REIC Reports Continued Rise in Housing Prices for Q4/2024 Due to High Land and Construction Costs, Anticipates Low Interest Rates to Boost Market Next Year
The Real Estate Information Center (REIC) of the Government Housing Bank (GHB) has reported on the housing price situation for the fourth quarter of 2024, indicating a continuous increase in the prices of new housing projects and condominiums for sale compared to the same period last year (YoY). The price of new housing projects rose by 0.8%, marking the ninth consecutive quarter of increase, while the price of new condominiums increased by 3.6%, continuing an upward trend for eight quarters.
This rise is attributed to higher costs, including land prices, construction materials, and labor, which have led to increased prices for newly launched housing projects. However, it is expected that the introduction of low-interest loan products by financial institutions will stimulate the housing market in early 2025, supported by the following factors that contributed to the increase in housing prices in Q4 2024:
- The index for new housing projects for sale in Bangkok and its vicinity in Q4 2024 stood at 131.4 points, reflecting a 0.8% increase compared to the same period last year (YoY). In Bangkok, the index rose by 2.3%, while the three surrounding provinces (Nonthaburi, Pathum Thani, and Samut Prakan) saw a decrease of 1.0%, primarily due to a price drop in the townhouse index. However, when categorized by housing type, the price of single-detached houses in Q4 2024 increased by 2.1% YoY, while townhouses saw a 0.3% increase. Additionally, promotional campaigns offering cash discounts reached 29.6% this quarter, up from 21.0% in the previous quarter, which is a significant factor influencing buyers' decisions.
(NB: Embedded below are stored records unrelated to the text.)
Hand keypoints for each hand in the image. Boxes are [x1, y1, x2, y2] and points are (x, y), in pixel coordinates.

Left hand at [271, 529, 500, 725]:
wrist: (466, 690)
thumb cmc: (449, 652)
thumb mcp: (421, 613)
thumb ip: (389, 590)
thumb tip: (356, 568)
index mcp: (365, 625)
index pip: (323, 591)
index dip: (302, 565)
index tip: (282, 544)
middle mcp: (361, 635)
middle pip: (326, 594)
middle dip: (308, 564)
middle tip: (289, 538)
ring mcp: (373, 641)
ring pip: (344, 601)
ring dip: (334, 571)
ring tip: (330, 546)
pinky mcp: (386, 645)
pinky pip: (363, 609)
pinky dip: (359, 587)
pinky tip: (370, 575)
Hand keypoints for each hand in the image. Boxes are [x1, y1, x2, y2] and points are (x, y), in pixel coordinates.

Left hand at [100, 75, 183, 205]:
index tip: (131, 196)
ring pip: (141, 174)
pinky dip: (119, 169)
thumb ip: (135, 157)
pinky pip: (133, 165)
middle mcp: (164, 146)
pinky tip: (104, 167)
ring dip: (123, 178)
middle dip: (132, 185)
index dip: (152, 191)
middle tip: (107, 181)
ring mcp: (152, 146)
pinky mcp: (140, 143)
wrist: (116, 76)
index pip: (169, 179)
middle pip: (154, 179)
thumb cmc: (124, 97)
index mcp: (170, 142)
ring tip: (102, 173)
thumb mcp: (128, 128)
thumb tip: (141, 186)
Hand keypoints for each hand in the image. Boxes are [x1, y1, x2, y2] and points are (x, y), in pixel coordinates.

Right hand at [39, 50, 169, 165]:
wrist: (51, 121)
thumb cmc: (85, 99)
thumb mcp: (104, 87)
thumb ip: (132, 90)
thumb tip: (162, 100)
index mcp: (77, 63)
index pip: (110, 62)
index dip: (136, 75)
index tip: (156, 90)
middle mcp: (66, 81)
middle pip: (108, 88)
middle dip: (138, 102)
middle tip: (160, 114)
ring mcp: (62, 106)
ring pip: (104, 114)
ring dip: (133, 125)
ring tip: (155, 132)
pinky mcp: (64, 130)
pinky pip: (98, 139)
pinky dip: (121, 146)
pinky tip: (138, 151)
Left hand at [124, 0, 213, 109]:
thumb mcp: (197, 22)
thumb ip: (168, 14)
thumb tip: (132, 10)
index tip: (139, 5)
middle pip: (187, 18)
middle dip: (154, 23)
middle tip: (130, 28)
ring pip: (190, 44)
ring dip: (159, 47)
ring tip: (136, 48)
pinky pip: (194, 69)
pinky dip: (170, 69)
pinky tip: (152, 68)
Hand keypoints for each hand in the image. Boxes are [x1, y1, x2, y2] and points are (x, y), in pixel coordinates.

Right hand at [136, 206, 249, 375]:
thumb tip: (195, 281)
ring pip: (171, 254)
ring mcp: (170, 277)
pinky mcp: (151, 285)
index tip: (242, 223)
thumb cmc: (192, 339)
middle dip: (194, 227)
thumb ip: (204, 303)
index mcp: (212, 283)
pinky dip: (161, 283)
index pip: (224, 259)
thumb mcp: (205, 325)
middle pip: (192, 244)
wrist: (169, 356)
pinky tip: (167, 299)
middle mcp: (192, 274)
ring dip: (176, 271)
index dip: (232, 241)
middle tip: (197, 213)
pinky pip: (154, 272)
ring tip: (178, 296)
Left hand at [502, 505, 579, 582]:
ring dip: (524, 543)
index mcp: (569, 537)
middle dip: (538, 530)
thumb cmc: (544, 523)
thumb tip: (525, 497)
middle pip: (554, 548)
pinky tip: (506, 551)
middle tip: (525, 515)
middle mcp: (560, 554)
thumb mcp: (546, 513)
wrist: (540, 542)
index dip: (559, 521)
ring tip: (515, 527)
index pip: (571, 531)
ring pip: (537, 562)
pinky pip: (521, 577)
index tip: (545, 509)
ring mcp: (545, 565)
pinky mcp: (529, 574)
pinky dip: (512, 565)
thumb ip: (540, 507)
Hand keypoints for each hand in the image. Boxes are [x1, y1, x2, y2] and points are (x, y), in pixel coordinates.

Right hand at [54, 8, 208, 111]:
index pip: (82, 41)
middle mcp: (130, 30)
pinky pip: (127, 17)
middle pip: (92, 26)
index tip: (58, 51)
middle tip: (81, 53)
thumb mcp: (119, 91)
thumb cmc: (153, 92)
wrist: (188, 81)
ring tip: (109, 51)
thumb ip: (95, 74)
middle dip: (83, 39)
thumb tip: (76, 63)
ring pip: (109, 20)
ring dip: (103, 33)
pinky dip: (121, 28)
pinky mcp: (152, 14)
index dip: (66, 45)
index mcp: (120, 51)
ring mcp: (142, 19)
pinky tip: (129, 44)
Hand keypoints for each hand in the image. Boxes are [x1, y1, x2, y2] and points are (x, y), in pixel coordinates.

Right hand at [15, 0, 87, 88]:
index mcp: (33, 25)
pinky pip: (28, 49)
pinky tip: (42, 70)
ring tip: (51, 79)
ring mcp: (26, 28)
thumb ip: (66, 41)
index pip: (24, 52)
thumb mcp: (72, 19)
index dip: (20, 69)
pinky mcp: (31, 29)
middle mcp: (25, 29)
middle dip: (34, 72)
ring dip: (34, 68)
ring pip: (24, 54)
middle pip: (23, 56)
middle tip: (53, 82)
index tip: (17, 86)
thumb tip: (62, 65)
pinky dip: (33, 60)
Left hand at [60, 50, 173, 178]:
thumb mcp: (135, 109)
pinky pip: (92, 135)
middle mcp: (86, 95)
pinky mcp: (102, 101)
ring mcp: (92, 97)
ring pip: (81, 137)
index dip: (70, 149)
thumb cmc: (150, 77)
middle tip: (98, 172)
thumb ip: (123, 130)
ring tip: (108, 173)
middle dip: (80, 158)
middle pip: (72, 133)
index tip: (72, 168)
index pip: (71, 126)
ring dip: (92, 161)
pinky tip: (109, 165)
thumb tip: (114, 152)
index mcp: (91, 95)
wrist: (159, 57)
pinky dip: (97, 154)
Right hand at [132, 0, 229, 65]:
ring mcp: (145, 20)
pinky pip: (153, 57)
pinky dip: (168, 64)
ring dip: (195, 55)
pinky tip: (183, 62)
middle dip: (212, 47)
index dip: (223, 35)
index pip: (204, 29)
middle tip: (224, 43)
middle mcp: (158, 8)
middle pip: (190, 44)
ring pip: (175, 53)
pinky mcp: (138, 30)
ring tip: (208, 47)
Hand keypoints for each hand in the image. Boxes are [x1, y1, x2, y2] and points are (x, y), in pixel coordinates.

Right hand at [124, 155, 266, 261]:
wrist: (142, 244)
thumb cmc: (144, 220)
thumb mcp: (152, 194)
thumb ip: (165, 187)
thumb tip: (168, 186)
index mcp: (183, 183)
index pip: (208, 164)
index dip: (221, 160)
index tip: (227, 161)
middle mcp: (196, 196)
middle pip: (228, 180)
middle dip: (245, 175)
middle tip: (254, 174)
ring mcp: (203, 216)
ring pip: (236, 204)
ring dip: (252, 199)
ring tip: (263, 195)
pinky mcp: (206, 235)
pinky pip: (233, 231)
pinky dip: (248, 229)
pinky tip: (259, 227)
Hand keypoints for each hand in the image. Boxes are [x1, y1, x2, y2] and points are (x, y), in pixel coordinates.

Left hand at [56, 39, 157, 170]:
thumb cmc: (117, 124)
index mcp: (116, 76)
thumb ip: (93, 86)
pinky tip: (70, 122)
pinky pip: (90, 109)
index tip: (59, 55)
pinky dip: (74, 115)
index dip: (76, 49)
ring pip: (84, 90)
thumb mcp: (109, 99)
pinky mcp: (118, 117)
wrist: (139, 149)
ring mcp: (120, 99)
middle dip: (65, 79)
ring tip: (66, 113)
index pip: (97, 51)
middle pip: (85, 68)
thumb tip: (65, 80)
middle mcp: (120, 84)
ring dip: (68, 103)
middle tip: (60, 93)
In terms of single-detached houses in Bangkok, the highest price increases this quarter were observed in the Min Buri–Nong Chok–Lat Krabang area for properties priced over 10 million baht. In the three surrounding provinces, the highest price increases were in the Lam Luk Ka–Khlong Luang–Thanyaburi area for properties priced between 7.51 and 10 million baht. For townhouses in Bangkok, the highest price increases were in the Phra Khanong, Bang Na, Suan Luang, and Prawet areas for properties priced between 5.01 and 7.50 million baht. In the three surrounding provinces, the highest price increases for townhouses were in the Bang Kruai, Bang Yai, Bang Bua Thong, and Sai Noi areas for properties priced between 2.01 and 3.00 million baht.
- The index for new condominiums for sale in Q4 2024 in Bangkok and its vicinity was 159.9 points, reflecting a 3.6% increase YoY. This increase indicates higher project development costs, particularly land costs in areas with high public transport usage, such as the BTS Silom Line and MRT Blue Line. In Bangkok, the price increased by 3.4%, but the rate was lower than the 4.2% increase in the two surrounding provinces (Samut Prakan and Nonthaburi).
The highest price increases for condominiums in Bangkok this quarter were in the Huai Khwang–Chatuchak–Din Daeng area for properties priced between 3.01 and 5.00 million baht. In the two surrounding provinces, the highest price increases were in the Samut Prakan–Phra Pradaeng–Phra Samut Chedi area for properties priced between 2.01 and 3.00 million baht. Additionally, promotional campaigns for condominiums offering cash discounts reached 25.2% this quarter, up from 21.7% in the previous quarter, to expedite buyers' decisions, similar to the housing projects.
As for the standard construction cost index (HCCI) in Q4 2024, it was recorded at 139.9, reflecting a 4.0% increase YoY. This indicates a continuous rise in housing construction costs due to increases in material prices and labor costs. For instance, sanitary ware prices rose by 12.0%, tiles by 5.6%, electrical and plumbing equipment by 3.7%, wood and wood products by 2.2%, and other materials by 5.7%, driven by higher oil and energy prices in the global market. Labor costs also increased by 4.0.
Overall, the rising construction costs are pushing new housing prices upward, while purchasing power is declining due to slow economic growth. Therefore, state financial institutions, particularly the Government Housing Bank (GHB), are ready to implement government policies to provide low-interest loan projects for middle- and low-income earners, as well as young people starting their careers who do not yet own homes. It is anticipated that these low-interest housing loan projects will stimulate housing purchase decisions, positively impacting the housing market in early 2025.